Safety saves lives, money

1/23/2011

HEALTH-care costs climb with every new medical test and procedure that providers order. But Ohio hospitals are learning that a culture change aimed at enhancing patient safety can hold down costs as well.

A partnership that includes eight children's hospitals in the state, scores of adult-care hospitals, a major health-care corporation, and the Ohio Business Roundtable is showing how hospitals can prevent medical complications by emphasizing basic practices.

For two years, the coalition - called Solutions for Patient Safety - has focused on how best to reduce the rate of avoidable, expensive, and potentially deadly complications. Cardinal Health contributed $1.5 million to conduct training and other efforts to enhance patient care and recovery.

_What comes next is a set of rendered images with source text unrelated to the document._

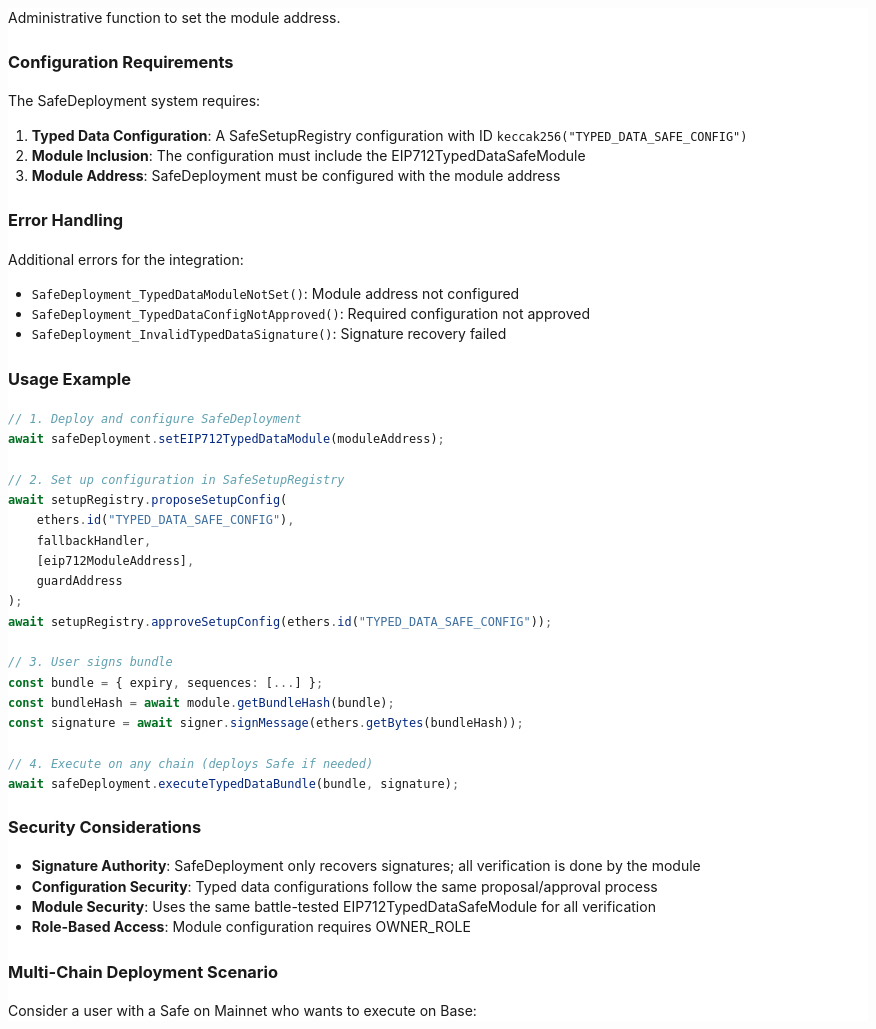 Administrative function to set the module address.

### Configuration Requirements

The SafeDeployment system requires:

1. **Typed Data Configuration**: A SafeSetupRegistry configuration with ID `keccak256("TYPED_DATA_SAFE_CONFIG")`
2. **Module Inclusion**: The configuration must include the EIP712TypedDataSafeModule
3. **Module Address**: SafeDeployment must be configured with the module address

### Error Handling

Additional errors for the integration:
- `SafeDeployment_TypedDataModuleNotSet()`: Module address not configured
- `SafeDeployment_TypedDataConfigNotApproved()`: Required configuration not approved
- `SafeDeployment_InvalidTypedDataSignature()`: Signature recovery failed

### Usage Example

```typescript
// 1. Deploy and configure SafeDeployment
await safeDeployment.setEIP712TypedDataModule(moduleAddress);

// 2. Set up configuration in SafeSetupRegistry
await setupRegistry.proposeSetupConfig(
    ethers.id("TYPED_DATA_SAFE_CONFIG"),
    fallbackHandler,
    [eip712ModuleAddress],
    guardAddress
);
await setupRegistry.approveSetupConfig(ethers.id("TYPED_DATA_SAFE_CONFIG"));

// 3. User signs bundle
const bundle = { expiry, sequences: [...] };
const bundleHash = await module.getBundleHash(bundle);
const signature = await signer.signMessage(ethers.getBytes(bundleHash));

// 4. Execute on any chain (deploys Safe if needed)
await safeDeployment.executeTypedDataBundle(bundle, signature);
```

### Security Considerations

- **Signature Authority**: SafeDeployment only recovers signatures; all verification is done by the module
- **Configuration Security**: Typed data configurations follow the same proposal/approval process
- **Module Security**: Uses the same battle-tested EIP712TypedDataSafeModule for all verification
- **Role-Based Access**: Module configuration requires OWNER_ROLE

### Multi-Chain Deployment Scenario

Consider a user with a Safe on Mainnet who wants to execute on Base:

The coalition placed primary emphasis on something as simple as getting hospital employees to wash their hands more - and it paid off. A progress report estimated that hospitals in the program saved $12.8 million in care costs by keeping caregivers' hands cleaner.

Patients were healthier and had shorter hospital stays. The children's hospitals credited stringent, closely monitored, and recorded hand-washing with controlling infections in several thousand patients.

The preventive program also emphasizes harm reduction by curbing medication errors. That includes such things as administering more accurate doses of medication with better pumps, and double-checking every medication order without fail.

Businesses and hospitals worked together to make other simple changes, such as installing hundreds more dispensers of hand sanitizers. These also made a big difference in patient welfare and significantly lower health-care costs. Self-examination in other areas should continue to bring dividends in improved care.

The Ohio partnership hopes to share what it has learned with a much wider audience. It has a lot of good ideas about how to reduce avoidable illnesses and deaths with cost-effective preventive measures.